Sukses

Keluar dari Daftar Negatif, Bos Bekraf Ingin Investasi Sektor Film Meningkat

Investasi sektor perfilman memiliki perputaran dana yang cukup menarik dan cepat.

Liputan6.com, Jakarta - Kepala Badan Ekonomi Kreatif (Bekraf) Triawan Munaf mengatakan, industri perfilman Indonesia merupakan salah satu sektor bisnis yang cukup menjanjikan. Untuk itu dia berharap, semakin banyak investor yang menanamkan dananya untuk industri ini.

Pemerintah sendiri telah menerbitkan Peraturan Presiden nomor 44 tahun 2016 yang mengeluarkan film dalam Daftar Negatif Investasi (DNI). Hal ini menjadi langkah awal dalam mengundang pemilik modal nasional don internasional melirik industri perfilman Indonesia.

"Ada kegairahan yang bagus di dalam negeri setelah dicabutnya DNI 2016 akhir oleh pemerintah. Sekarang film mulai diinvestasikan oleh semua dalam negeri dan luar negeri," ujar Triawan di Arhotel, Jakarta, Kamis (13/9/2018).

Triawan mengatakan sejak dicabutnya film dalam DNI 2016, investasi industri tersebut telah tumbuh sebesar 150 persen. Ke depan, angka ini diperkirakan masih akan terus bertambah.

"Labih dari 150 persen peningkatannya sekarang. Pulau Jawa masih mendominasi bioskop, meskipun di luar Pulau Jawa ada. Bekraf pun bangun misbar di Sabang. Kami harap setelah peresmian langsung diikuti partisipasi pemda," jelasnya.

Triawan menambahkan, investasi sektor perfilman memiliki perputaran dana yang cukup menarik dan cepat. Sebab begitu diproduksi kemudian tayang, pemilik modal akan segera mendapatkan dananya kembali.
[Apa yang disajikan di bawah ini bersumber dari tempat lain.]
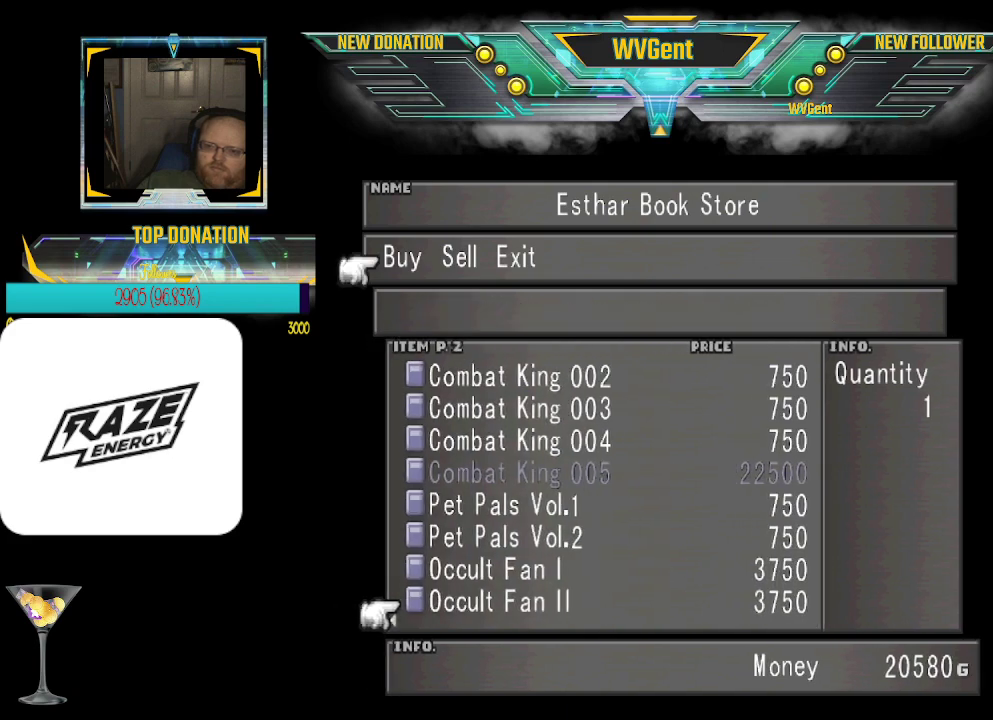
{"buttons": ["CIRCLE"], "left_stick": "center", "events": [[433, "CIRCLE", "down"]]}
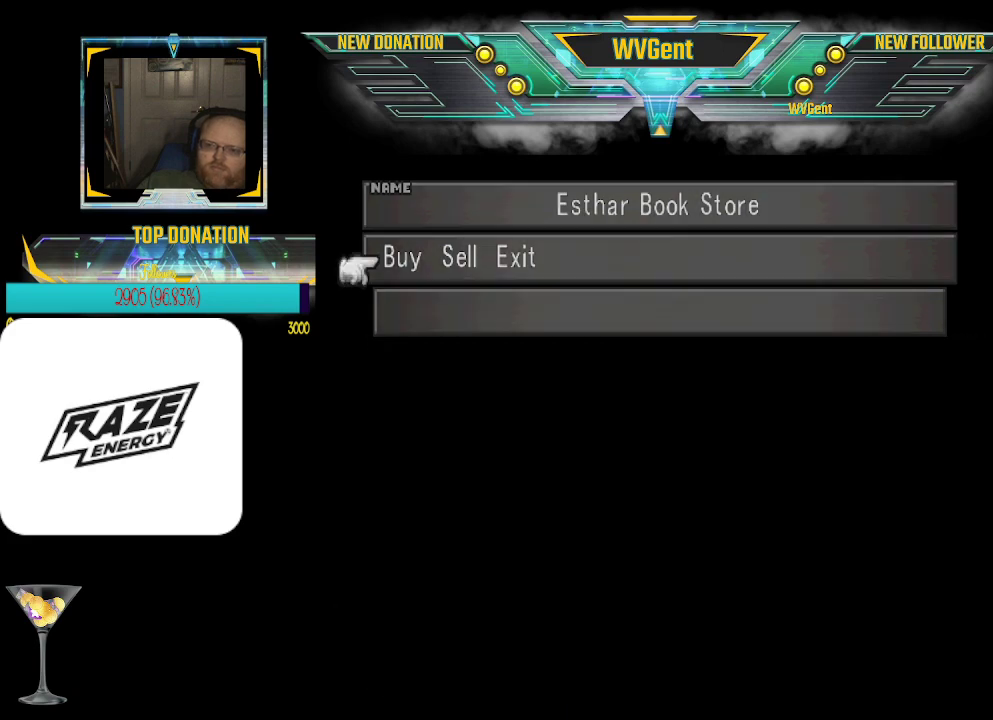
{"buttons": [], "left_stick": "center", "events": [[33, "CIRCLE", "up"]]}
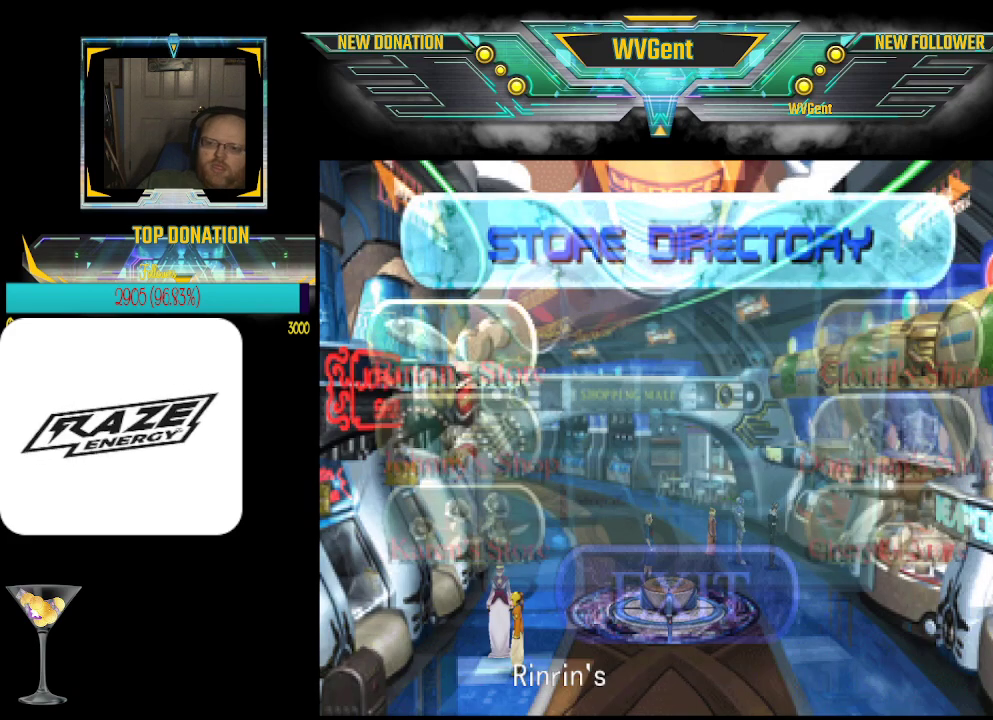
{"buttons": [], "left_stick": "center", "events": []}
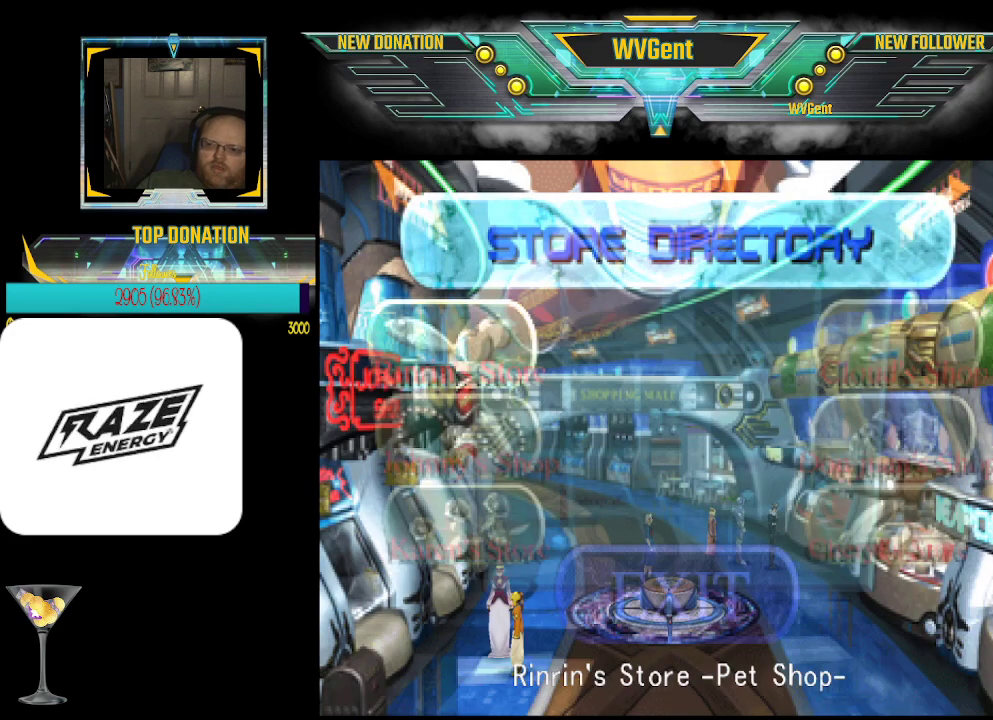
{"buttons": [], "left_stick": "center", "events": [[267, "left_stick", "right"], [433, "left_stick", "center"]]}
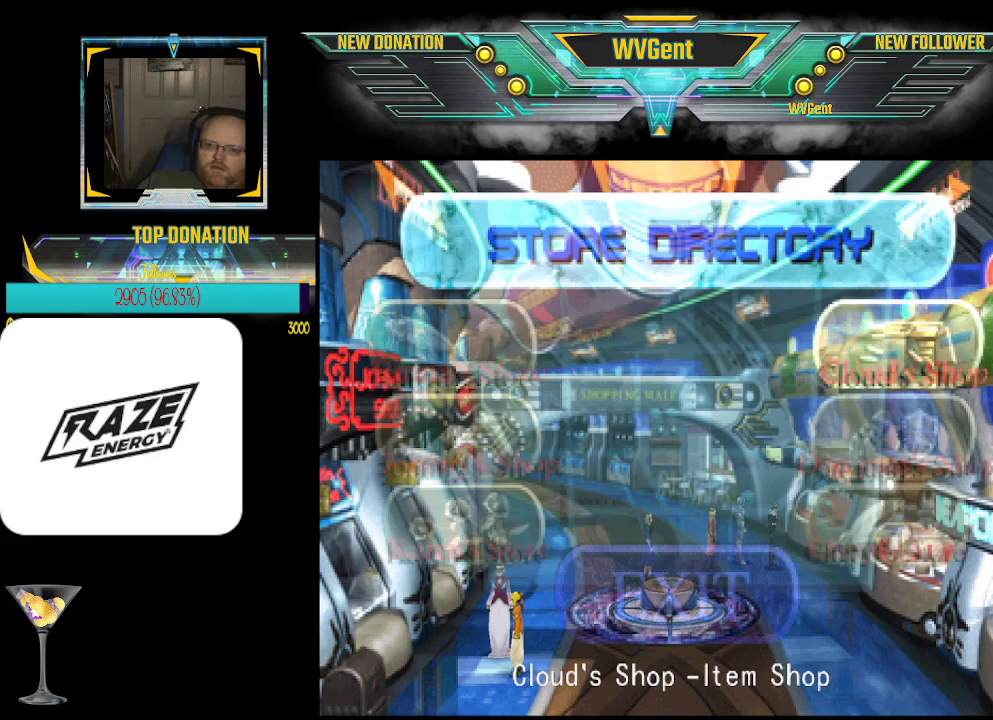
{"buttons": [], "left_stick": "center", "events": [[200, "left_stick", "right"], [333, "left_stick", "center"]]}
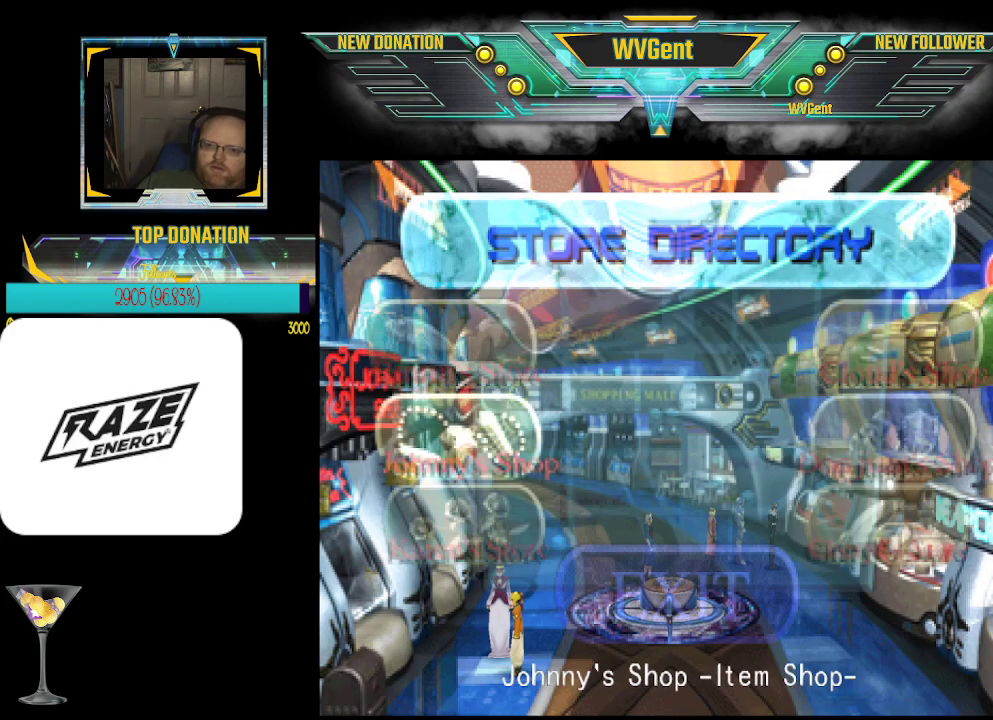
{"buttons": [], "left_stick": "center", "events": [[67, "left_stick", "right"], [200, "left_stick", "center"]]}
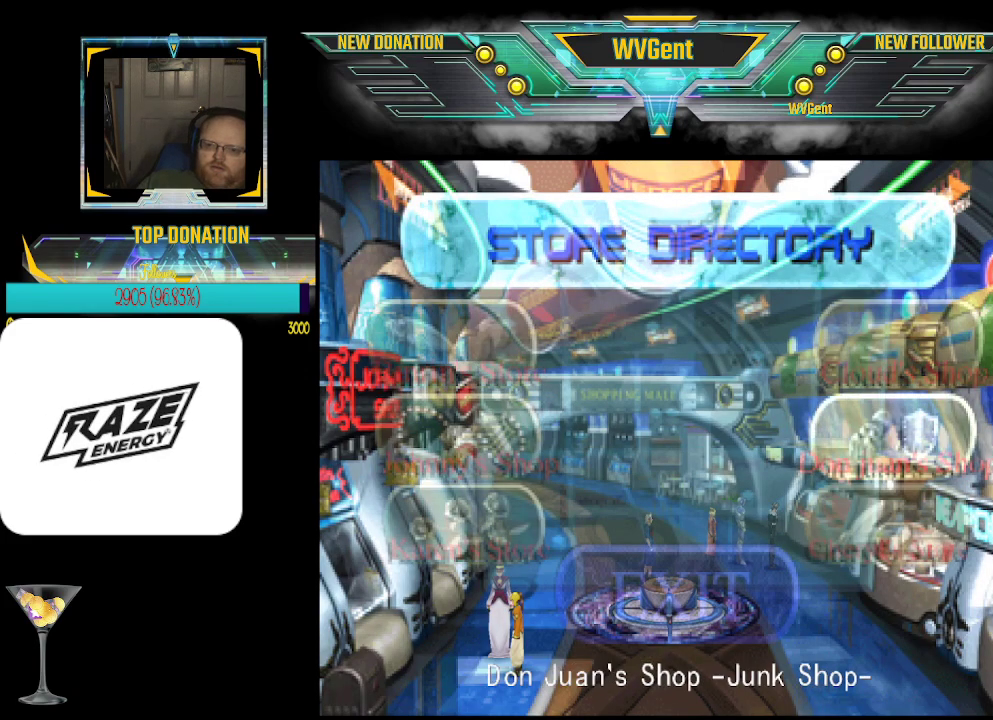
{"buttons": [], "left_stick": "center", "events": [[100, "left_stick", "right"], [267, "left_stick", "center"]]}
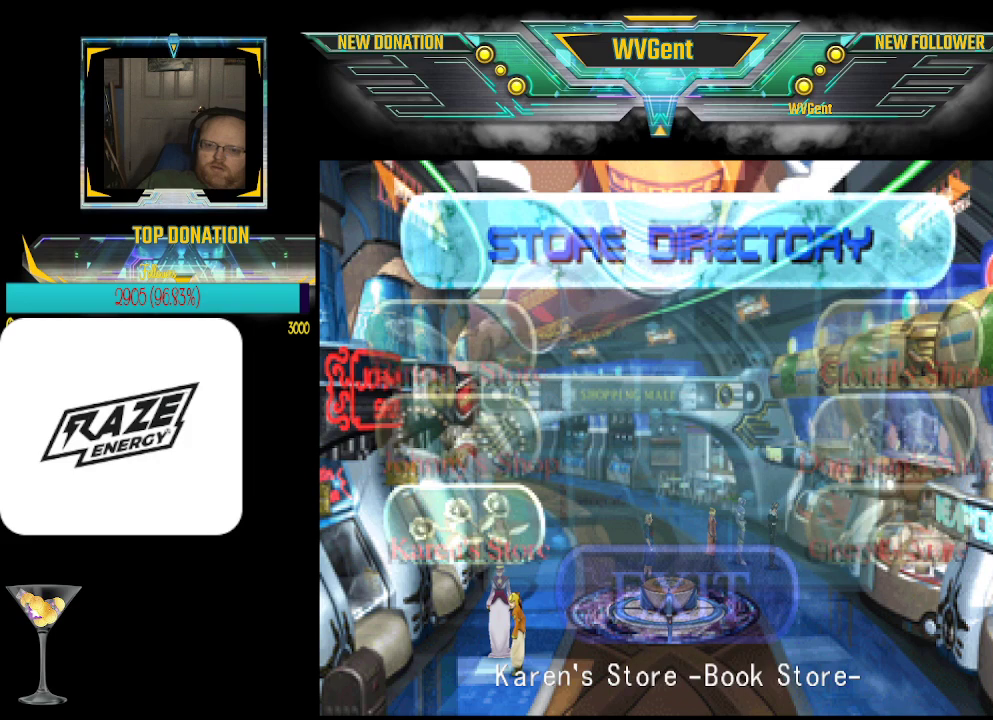
{"buttons": [], "left_stick": "center", "events": [[33, "left_stick", "right"], [200, "left_stick", "center"]]}
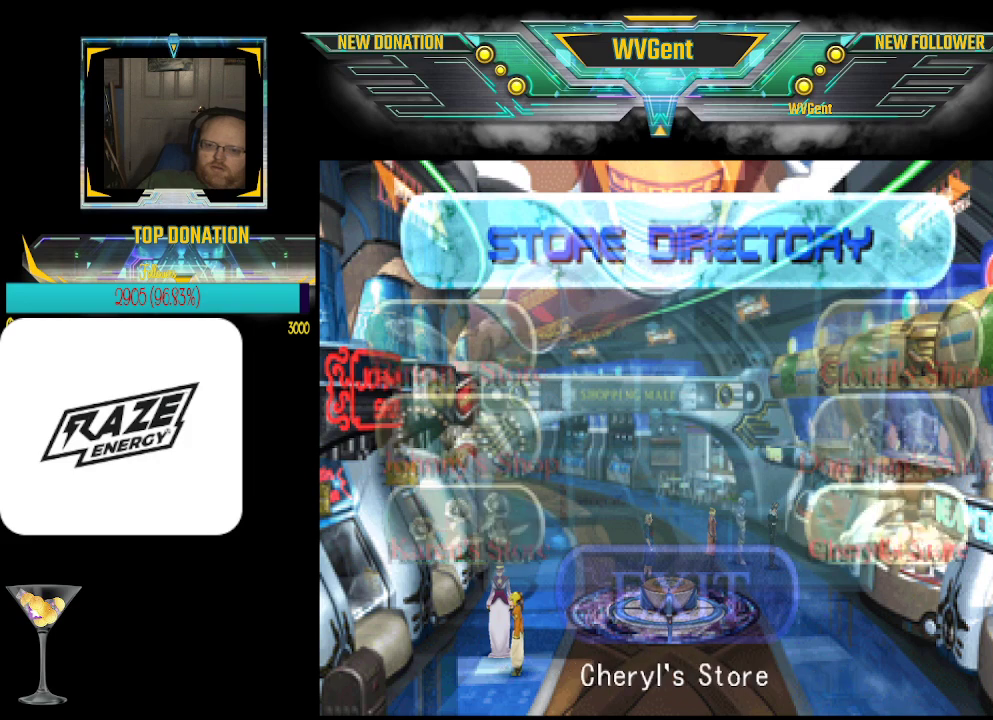
{"buttons": [], "left_stick": "center", "events": [[200, "CROSS", "down"], [367, "CROSS", "up"]]}
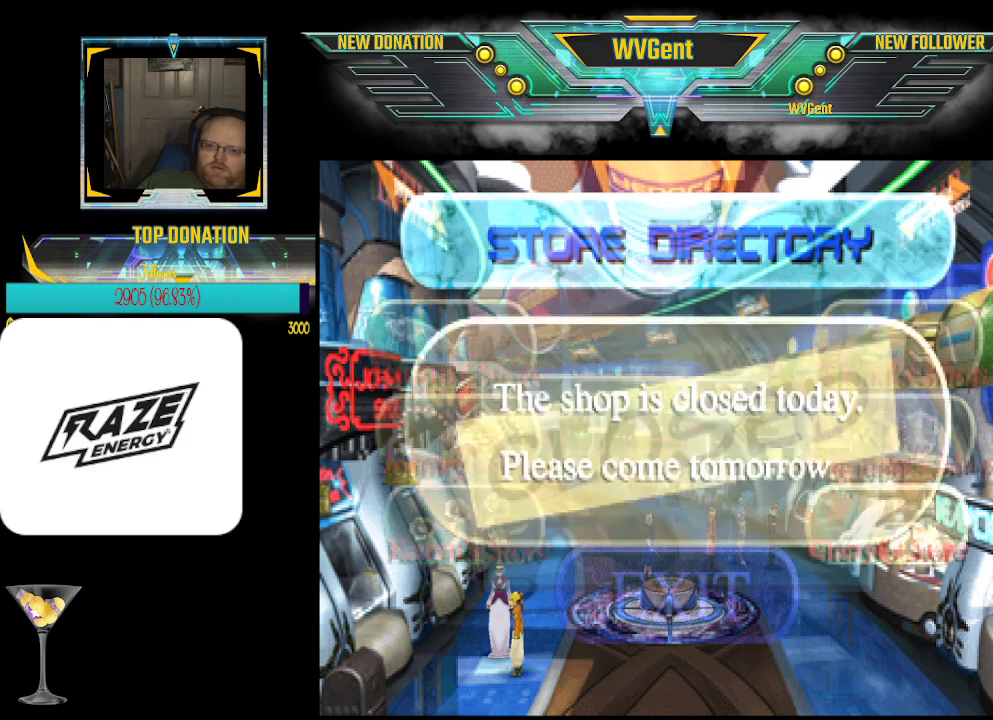
{"buttons": [], "left_stick": "center", "events": []}
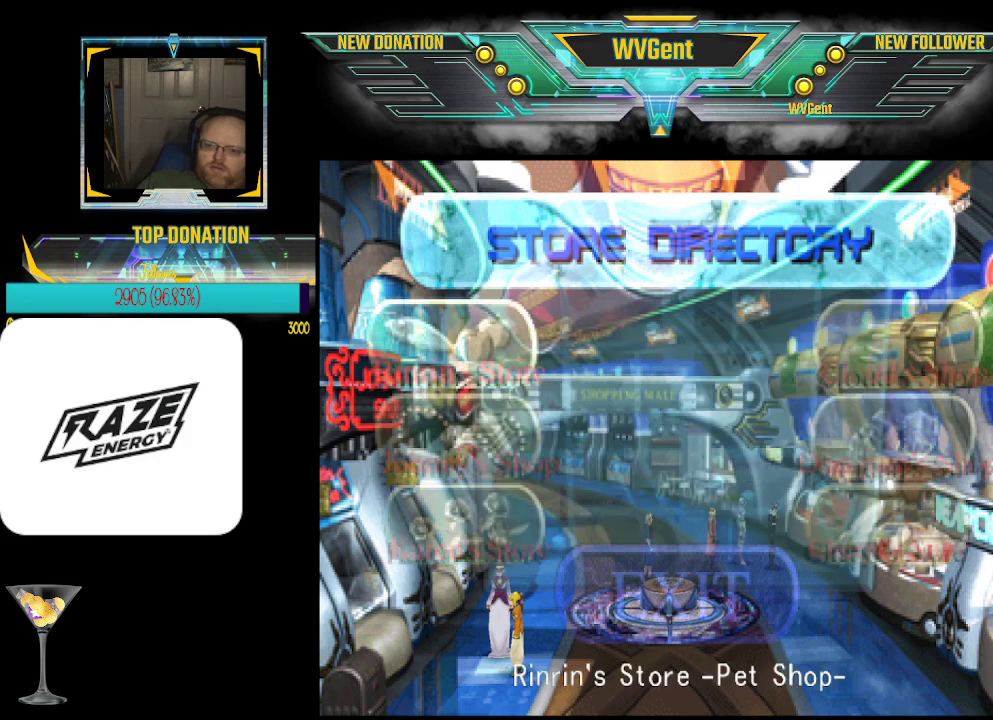
{"buttons": [], "left_stick": "left", "events": [[467, "left_stick", "left"]]}
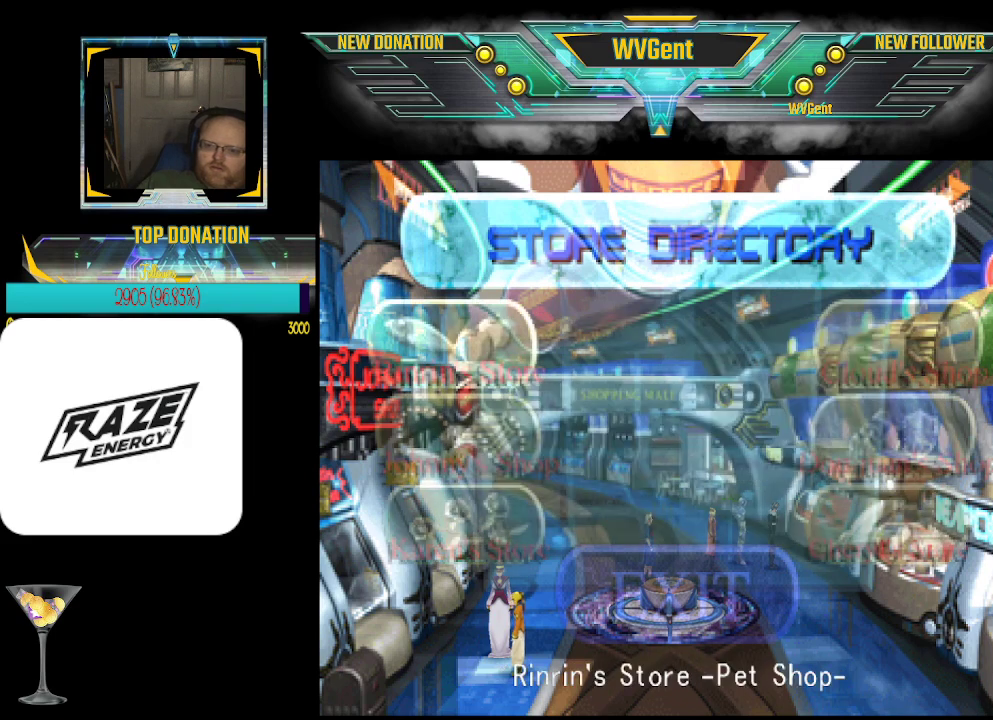
{"buttons": ["CROSS"], "left_stick": "center", "events": [[100, "left_stick", "center"], [467, "CROSS", "down"]]}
"Return yang didapat juga cukup menarik, cepat, karena begitu dibuat, diputar dibioskop sudah menghasilkan return. Tapi memang tidak ada yang bisa menjamin return ini akan menguntungkan atau tidak tapi paling tidak balik uangnya. Berapapun pasti balik," jelasnya.

Reporter: Anggun P. Situmorang

Sumber: Merdeka.com

Saksikan Video Pilihan di Bawah Ini:

2 dari 2 halaman

Pembajakan Bikin Industri Film Rugi Rp 636 Miliar per Tahun

Badan Ekonomi Kreatif (Bekraf) bersama Lembaga Penyelidikan Ekonomi dan Masyarakat (LPEM) melakukan riset terkait industri perfilman di Tanah Air. Hasil riset menunjukkan, salah satu tantangan industri perfilman Indonesia adalah pembajakan.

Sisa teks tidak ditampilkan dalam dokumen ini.